UN chief defends statement on Israel: "Don't shoot the messenger"

UN Secretary General Ban Ki-moon on Monday defended his statement last week on the Israeli-Palestinian conflict, which drew a firestorm of reactions from Israel.

Ban's words on Tuesday before the UN Security Council calling Israeli behaviour toward the Palestinians an "incubator of hate and extremism" were strongly criticised by Israeli Prime Minister Benjamin Netanyahu, who said that the "remarks give a tailwind to terrorism."

Ban said Israel's continued building of settlements and demolition of Palestinians' homes were "provocative acts" and warned that such actions can fuel animosity and undermine a political solution.

In an opinion piece published Monday in the New York Times, Ban wrote that his speech "pointed out a simple truth: History proves that people will always resist occupation."

He said the reaction to his statement only amplified the polarization behind the Israeli-Palestinian question.

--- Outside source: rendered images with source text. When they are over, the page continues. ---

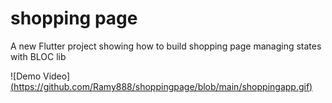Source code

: # shopping page

A new Flutter project showing how to build shopping page managing states with BLOC lib

![Demo Video][(https://github.com/Ramy888/shoppingpage/blob/main/shoppingapp.gif)](https://github.com/Ramy888/shoppingpage/blob/main/shoppingapp.gif)
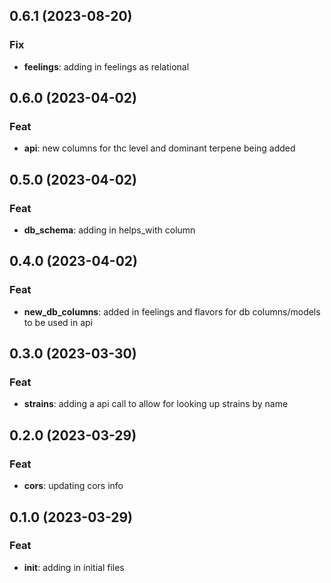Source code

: ## 0.6.1 (2023-08-20)

### Fix

- **feelings**: adding in feelings as relational

## 0.6.0 (2023-04-02)

### Feat

- **api**: new columns for thc level and dominant terpene being added

## 0.5.0 (2023-04-02)

### Feat

- **db_schema**: adding in helps_with column

## 0.4.0 (2023-04-02)

### Feat

- **new_db_columns**: added in feelings and flavors for db columns/models to be used in api

## 0.3.0 (2023-03-30)

### Feat

- **strains**: adding a api call to allow for looking up strains by name

## 0.2.0 (2023-03-29)

### Feat

- **cors**: updating cors info

## 0.1.0 (2023-03-29)

### Feat

- **init**: adding in initial files
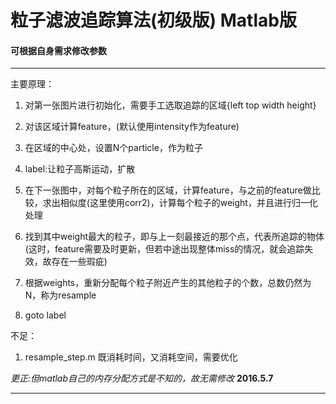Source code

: # 粒子滤波追踪算法(初级版) Matlab版
#### 可根据自身需求修改参数
----
主要原理：

1. 对第一张图片进行初始化，需要手工选取追踪的区域{left top width height}

2. 对该区域计算feature，(默认使用intensity作为feature)

3. 在区域的中心处，设置N个particle，作为粒子

4. label:让粒子高斯运动，扩散

5. 在下一张图中，对每个粒子所在的区域，计算feature，与之前的feature做比较，求出相似度(这里使用corr2)，计算每个粒子的weight，并且进行归一化处理

6. 找到其中weight最大的粒子，即与上一刻最接近的那个点，代表所追踪的物体(这时，feature需要及时更新，但若中途出现整体miss的情况，就会追踪失效，故存在一些瑕疵)
7. 根据weights，重新分配每个粒子附近产生的其他粒子的个数，总数仍然为N，称为resample

8. goto label


不足：
1. resample_step.m 既消耗时间，又消耗空间，需要优化

*更正:但matlab自己的内存分配方式是不知的，故无需修改*
**2016.5.7**

----
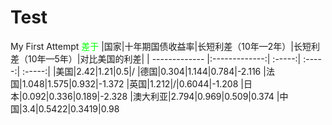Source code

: # Test
My First Attempt
<span style="color:rgb(0,255,0);">差于</span>
|国家|十年期国债收益率|长短利差（10年—2年）|长短利差（10年—5年）|对比美国的利差|
| ------------- |:-------------:| :-----:| :-----:| :-----:|
|美国|2.42|1.21|0.5|/
|德国|0.304|1.144|0.784|-2.116
|法国|1.048|1.575|0.932|-1.372
|英国|1.212|/|0.6044|-1.208
|日本|0.092|0.336|0.189|-2.328
|澳大利亚|2.794|0.969|0.509|0.374
|中国|3.4|0.5422|0.3419|0.98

"Some sought to shoot the messenger - twisting my words into a misguided justification for violence," Ban wrote.

Stabbings, vehicle rammings and other attacks by Palestinians targeting Israeli civilians are "reprehensible," Ban said, but so are "the incitement of violence and the glorification of killers."

He said nothing excused terrorism and condemned it "categorically."

His statement to the council was meant as a warning that Palestinians were growing increasingly frustrated after more than 50 years of occupation and security measures alone would not suffice to end the violence, he said.

"The time has come for Israelis, Palestinians and the international community to read the writing on the wall: The status quo is untenable," he wrote.

"Keeping another people under indefinite occupation undermines the security and the future of both Israelis and Palestinians."

Ban has repeatedly called on Israel to freeze all settlement activities as a basic requirement for progress towards a political peace process.